I woke up this past Saturday in a warm house, surrounded by snow capped mountains as Friday’s storm dumped rain on L.A.’s suburban west valley. It was a beautiful, crisp morning as I headed out the door at 7:30AM to drive 50 miles towards East L.A. so I could support Caine’s Arcade.
I exited Mission Rd. and immediately found myself in what looked like another country. The graffiti-lined industrial road was packed with auto body shops. There was dude after dude standing outside in the street, trying to get me and other passing cars into their shop like they were competing parking lots on Sunset Blvd. It was extremely humbling.
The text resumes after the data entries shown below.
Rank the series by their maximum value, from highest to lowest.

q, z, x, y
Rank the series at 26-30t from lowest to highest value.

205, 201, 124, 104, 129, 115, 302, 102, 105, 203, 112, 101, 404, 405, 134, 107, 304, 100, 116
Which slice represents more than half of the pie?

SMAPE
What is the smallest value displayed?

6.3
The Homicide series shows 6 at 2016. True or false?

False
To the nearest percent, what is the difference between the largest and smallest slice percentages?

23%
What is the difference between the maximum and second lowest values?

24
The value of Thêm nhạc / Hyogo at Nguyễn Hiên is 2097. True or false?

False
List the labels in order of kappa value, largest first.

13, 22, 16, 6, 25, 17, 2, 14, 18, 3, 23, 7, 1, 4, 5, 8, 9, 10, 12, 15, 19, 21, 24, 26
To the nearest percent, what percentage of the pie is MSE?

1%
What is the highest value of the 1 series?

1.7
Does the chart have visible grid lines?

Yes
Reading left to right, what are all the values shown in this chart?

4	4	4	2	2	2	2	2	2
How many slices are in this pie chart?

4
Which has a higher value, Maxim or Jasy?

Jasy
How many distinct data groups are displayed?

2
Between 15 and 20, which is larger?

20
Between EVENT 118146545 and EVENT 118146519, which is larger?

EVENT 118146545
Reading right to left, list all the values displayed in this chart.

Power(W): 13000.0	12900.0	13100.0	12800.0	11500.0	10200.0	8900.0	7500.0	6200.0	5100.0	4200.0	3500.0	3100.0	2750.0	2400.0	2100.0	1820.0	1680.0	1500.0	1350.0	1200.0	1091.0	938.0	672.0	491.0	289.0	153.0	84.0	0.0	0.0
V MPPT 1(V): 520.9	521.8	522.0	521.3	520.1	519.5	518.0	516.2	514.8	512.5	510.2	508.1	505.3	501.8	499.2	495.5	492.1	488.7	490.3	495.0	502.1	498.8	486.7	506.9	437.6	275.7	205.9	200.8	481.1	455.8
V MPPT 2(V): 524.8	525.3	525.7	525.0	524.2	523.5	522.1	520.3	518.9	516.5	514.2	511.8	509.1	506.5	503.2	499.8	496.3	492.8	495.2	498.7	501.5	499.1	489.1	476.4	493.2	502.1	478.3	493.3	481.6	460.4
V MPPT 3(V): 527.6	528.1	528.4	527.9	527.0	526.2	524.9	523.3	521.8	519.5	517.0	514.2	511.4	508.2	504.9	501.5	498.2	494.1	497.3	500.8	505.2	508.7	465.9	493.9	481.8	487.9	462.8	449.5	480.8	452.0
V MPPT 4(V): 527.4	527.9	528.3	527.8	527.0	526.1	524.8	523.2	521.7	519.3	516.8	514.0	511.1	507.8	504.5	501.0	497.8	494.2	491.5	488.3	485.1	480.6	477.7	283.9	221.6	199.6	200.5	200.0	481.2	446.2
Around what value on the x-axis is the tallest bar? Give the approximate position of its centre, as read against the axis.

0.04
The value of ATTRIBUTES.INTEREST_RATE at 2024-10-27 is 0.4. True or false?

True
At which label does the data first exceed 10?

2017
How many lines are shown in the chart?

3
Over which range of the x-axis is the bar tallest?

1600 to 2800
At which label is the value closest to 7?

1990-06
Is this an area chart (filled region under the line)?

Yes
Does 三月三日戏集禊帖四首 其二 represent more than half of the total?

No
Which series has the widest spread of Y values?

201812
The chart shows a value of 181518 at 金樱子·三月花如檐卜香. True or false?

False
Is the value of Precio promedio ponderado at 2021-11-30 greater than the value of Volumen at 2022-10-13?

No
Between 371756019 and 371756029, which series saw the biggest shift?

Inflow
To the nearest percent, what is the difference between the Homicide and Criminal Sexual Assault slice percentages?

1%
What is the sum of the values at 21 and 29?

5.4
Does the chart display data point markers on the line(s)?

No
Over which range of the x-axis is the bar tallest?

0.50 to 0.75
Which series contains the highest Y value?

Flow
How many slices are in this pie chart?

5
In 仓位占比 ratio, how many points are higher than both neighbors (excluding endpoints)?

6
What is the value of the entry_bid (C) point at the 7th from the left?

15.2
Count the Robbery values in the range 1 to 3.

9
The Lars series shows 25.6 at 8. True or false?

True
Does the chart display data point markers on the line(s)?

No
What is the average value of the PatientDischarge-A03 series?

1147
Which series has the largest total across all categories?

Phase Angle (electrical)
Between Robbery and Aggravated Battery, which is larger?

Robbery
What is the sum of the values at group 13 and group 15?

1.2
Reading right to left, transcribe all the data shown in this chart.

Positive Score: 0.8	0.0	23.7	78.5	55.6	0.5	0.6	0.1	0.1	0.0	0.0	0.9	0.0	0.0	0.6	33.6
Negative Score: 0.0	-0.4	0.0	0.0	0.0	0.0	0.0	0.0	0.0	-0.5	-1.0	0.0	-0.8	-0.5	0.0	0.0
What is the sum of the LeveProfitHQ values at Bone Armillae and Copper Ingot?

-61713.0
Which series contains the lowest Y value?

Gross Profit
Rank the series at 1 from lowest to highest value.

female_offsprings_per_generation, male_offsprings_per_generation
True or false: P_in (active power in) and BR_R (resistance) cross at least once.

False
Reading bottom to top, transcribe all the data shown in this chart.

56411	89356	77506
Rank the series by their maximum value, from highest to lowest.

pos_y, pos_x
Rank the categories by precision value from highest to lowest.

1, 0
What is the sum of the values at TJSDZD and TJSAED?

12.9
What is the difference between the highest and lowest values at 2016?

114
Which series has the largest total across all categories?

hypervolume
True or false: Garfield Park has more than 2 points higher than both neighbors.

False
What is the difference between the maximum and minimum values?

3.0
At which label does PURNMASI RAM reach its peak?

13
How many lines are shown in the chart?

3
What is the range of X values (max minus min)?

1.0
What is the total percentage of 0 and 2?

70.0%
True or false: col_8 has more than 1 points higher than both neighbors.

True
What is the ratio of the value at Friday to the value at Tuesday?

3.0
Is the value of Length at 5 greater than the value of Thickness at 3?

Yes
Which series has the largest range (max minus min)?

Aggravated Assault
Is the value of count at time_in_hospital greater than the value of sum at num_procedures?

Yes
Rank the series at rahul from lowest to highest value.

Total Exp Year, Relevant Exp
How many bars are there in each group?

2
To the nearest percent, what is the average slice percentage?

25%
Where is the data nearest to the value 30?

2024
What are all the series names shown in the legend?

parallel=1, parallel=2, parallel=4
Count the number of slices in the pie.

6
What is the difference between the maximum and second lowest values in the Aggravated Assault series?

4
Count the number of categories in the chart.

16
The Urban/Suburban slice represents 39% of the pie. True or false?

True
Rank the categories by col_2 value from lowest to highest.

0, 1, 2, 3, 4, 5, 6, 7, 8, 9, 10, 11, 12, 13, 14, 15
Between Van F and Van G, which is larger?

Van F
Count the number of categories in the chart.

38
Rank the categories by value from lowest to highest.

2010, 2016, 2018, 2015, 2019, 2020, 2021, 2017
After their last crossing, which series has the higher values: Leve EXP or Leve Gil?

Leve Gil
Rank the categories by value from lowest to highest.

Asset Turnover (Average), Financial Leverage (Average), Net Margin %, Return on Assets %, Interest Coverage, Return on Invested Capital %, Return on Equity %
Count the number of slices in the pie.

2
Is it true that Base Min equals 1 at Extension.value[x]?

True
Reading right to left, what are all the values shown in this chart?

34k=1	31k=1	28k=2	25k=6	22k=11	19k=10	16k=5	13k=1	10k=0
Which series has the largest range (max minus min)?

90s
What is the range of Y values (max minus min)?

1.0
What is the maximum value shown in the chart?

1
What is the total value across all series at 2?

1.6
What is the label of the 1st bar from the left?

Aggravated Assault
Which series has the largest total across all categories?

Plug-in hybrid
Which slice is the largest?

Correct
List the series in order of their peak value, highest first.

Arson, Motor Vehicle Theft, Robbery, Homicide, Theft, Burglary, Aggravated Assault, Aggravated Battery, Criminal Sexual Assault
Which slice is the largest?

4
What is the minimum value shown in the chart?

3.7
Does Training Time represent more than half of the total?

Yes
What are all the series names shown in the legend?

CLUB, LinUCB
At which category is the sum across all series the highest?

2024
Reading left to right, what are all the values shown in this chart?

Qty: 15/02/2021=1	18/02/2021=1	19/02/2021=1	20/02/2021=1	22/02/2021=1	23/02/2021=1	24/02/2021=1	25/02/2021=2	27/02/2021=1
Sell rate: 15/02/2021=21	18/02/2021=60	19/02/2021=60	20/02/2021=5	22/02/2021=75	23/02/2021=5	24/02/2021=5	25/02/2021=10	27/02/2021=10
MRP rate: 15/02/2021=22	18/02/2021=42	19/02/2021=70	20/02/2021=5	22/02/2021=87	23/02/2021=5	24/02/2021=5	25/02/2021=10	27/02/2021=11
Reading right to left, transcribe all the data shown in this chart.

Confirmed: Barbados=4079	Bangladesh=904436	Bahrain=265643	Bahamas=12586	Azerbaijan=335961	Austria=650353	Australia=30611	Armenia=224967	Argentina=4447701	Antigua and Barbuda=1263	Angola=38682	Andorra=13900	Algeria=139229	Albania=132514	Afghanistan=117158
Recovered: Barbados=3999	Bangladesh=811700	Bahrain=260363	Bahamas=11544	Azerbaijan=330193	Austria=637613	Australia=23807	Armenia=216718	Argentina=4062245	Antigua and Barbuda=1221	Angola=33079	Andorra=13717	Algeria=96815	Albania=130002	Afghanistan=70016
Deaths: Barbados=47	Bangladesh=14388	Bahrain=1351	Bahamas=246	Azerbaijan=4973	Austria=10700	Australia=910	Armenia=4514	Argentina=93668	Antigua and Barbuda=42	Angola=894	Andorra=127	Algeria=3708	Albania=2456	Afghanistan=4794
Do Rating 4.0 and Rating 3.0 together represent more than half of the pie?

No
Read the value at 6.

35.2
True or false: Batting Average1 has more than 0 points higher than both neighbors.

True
“Most of our business has gone online because we really don’t get the walk up traffic like we used to. So Caine’s chances of getting one customer is pretty hard,” said Caine’s father, George.
I arrived shortly after 8:20AM where only a few people gathered in front of Smart Parts Aftermarket. I initially drove past the shop, expecting to get a cue from a giant crowd out front. I had navigation in my car and still managed to pass the shop (that’s how many auto body shops there are on this street). I turned around and found a spot down the street, said “goodbye” to my car, and walked towards Caine’s Arcade.
Caine Monroy is a 9-year old boy who spent his summer vacation building an elaborate DIY cardboard arcade in his dad’s used auto parts store.
Caine dreamed of the day he would have lots of customers visit his arcade, and he spent months preparing everything, perfecting the game design, making displays for the prizes, designing elaborate security systems, and hand labeling paper-lunch-gift-bags. However, his dad’s autoparts store (located in an industrial part of East LA) gets almost zero foot traffic, so Caine’s chances of getting a customer were very small, and the few walk in customers that came through were always in too much of a hurry to get their auto part to play Caine’s Arcade. But Caine never gave up.